**YOUR ASSIGNMENT**
Leave out the images and set down the records below exactly.

[Camera geometry data]

▽

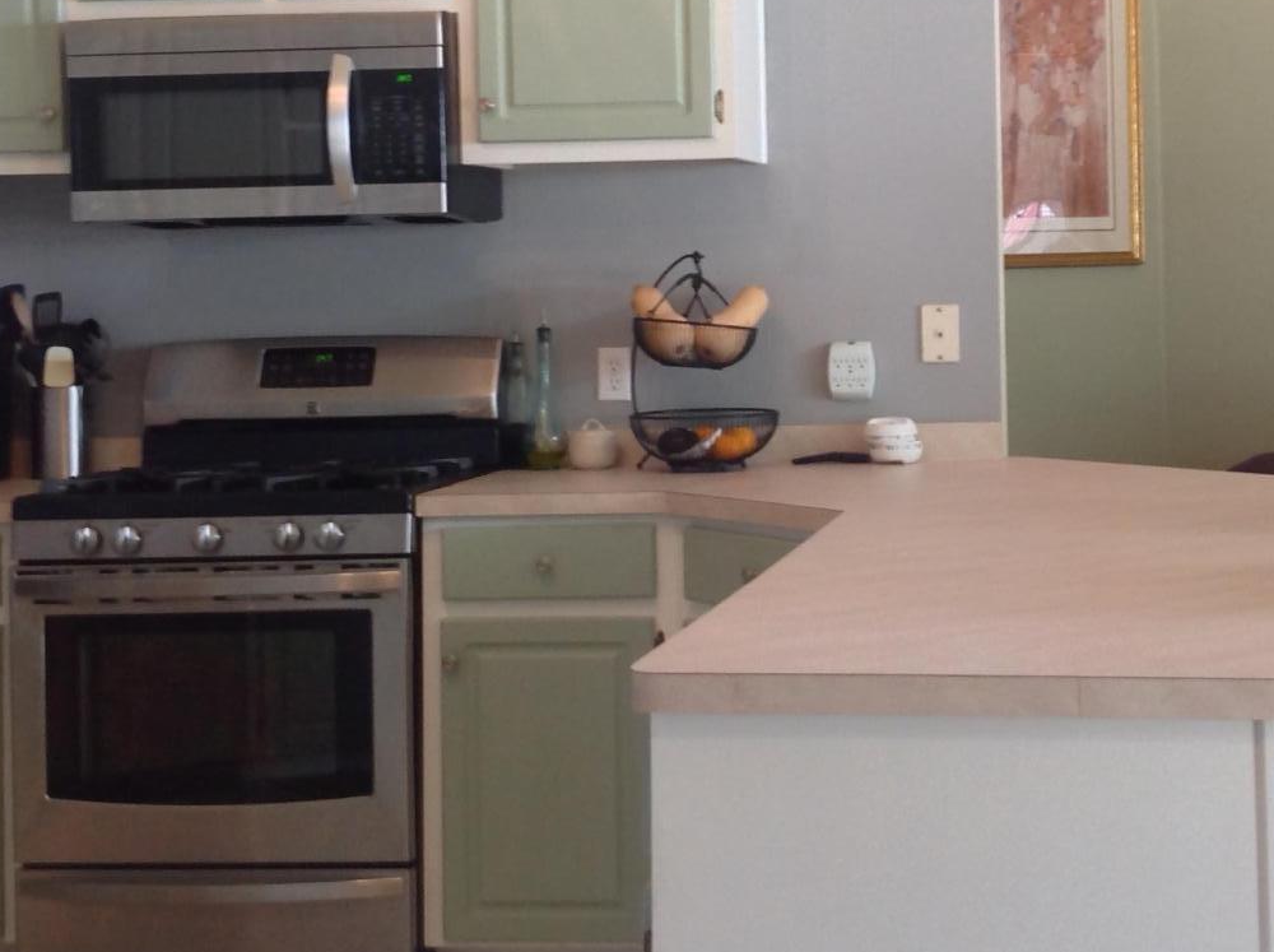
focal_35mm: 70
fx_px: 2573
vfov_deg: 20.8
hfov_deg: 27.6
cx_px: 897
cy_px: 220
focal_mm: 4.28
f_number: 2.4
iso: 80
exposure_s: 1/15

△

**EXERCISE OUTPUT**
focal_35mm: 70
fx_px: 2573
vfov_deg: 20.8
hfov_deg: 27.6
cx_px: 897
cy_px: 220
focal_mm: 4.28
f_number: 2.4
iso: 80
exposure_s: 1/15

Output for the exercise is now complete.